- The Washington Times - Tuesday, September 14, 2010

ANALYSIS/OPINION:

The attention paid to the meetings over the weekend in Basel, Switzerland, to set new bank capital standards should raise a question about the purpose of the recently enacted Dodd-Frank financial reform legislation: If bank capital rules are the most important protection against banks’ potential contribution to any new economic meltdown, and reform of Fannie Mae and Freddie Mac and related government housing-policy rules, so far ignored by Congress and the White House, are the most important government reforms — what is the point of 800 pages of new regulatory authority in Dodd-Frank?

A quick look at arguably the two most important provisions — the functions of the new Financial Stability Oversight Council and the new Consumer Financial Protection Bureau — will illustrate that the grants of power are so broad and ill-defined that the purpose of the new law is essentially whatever these two new entities say it is, unchecked by any real judicial, congressional or even White House oversight.

The sweeping breadth of the new law poses a profound violation of the core constitutional principles of separation of powers. Central to the protection against the dangers of big government is the fundamental principle that Congress cannot enact — and the president should not sign nor the Supreme Court approve — a law that combines executive authority with the functions of both the legislature and the judiciary, thus eliminating all of the checks and balances incorporated into the Constitution.

Critics will be quick to point out that the Supreme Court has not directly used the separation of powers since the famous 1930s Schecter Poultry case, which threw out the notoriously sweeping National Recovery Act as an unconstitutional combination of legislative and executive power. But that was such an important and clear case that Congress has never again proposed anything as sweeping as the National Recovery Act, and the Supreme Court has always stepped in to narrow any legislation that even comes close to the breadth of the National Recovery Act.

What are the problems?

In two words, no limits.
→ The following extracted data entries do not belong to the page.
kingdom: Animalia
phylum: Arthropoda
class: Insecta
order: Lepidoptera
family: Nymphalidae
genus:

The Stability Council has the authority to require the Federal Reserve Board to supervise otherwise unregulated non-bank financial companies pursuant to heightened but undefined standards without any guiding principles from Congress other than the council’s own determination that the “nature, scope, size, scale and/or mix of the activities” of the company “could pose a threat” to the financial stability of the United States.

There is little a court could do to supervise the exercise of this authority because the vague pretext for regulating — the “scope,” or “nature” or “mix” of activities — incorporates no guiding standard. But just in case the Supreme Court were to try to interpret the statute to contain limiting principles, as it has frequently in the past, the statute expressly allows the courts to reverse the council only if it is found to be “arbitrary and capricious,” a standard that itself has no meaning if divorced from legal or constitutional considerations that the statute forbids the courts to consider.

The Consumer Bureau is only worse. It has the authority to implement all consumer-related laws involving finance in any way it sees fit only so long as it is ensuring that “all consumers have access to markets for consumer financial products” and that consumer financial markets are “fair, transparent, and competitive.” It can rewrite the laws of some 18 specified statutes pursuant to no standard more defined than above, and has the exclusive authority to override the agencies originally put in charge of implementing these statutes — and be given the same deference by the reviewing courts “as if the Bureau were the only agency authorized” to implement them.

The courts have limited review authority — because (as noted above) they must defer to the bureau as though it were the only agency assigned the task of implementing all 18 consumer laws. More importantly, the statute gives the bureau independent funding forever from the Federal Reserve Board itself, directing that these funds from the Fed “shall not be subject to review by the Committees on Appropriations of the House of Representatives and the Senate.”

Thus, the normal safety valve of a congressional direction to limit funding for specific actions by the bureau will be totally unavailable. And neither the Federal Reserve nor the White House can affect anything the bureau does.

These statutory directions of severely limited judicial review, ousted congressional direction and White House exclusion present as stark and sweeping a violation of the constitutional separation of powers as can be imagined. The problem is not just the elimination of the lines between the three branches of government. It is that by eliminating these lines, the statute also blurs the line between the government and anyone engaged in finance — with totally unknown consequences to competition and free markets.

C. Boyden Gray is a former U.S. ambassador to the European Union.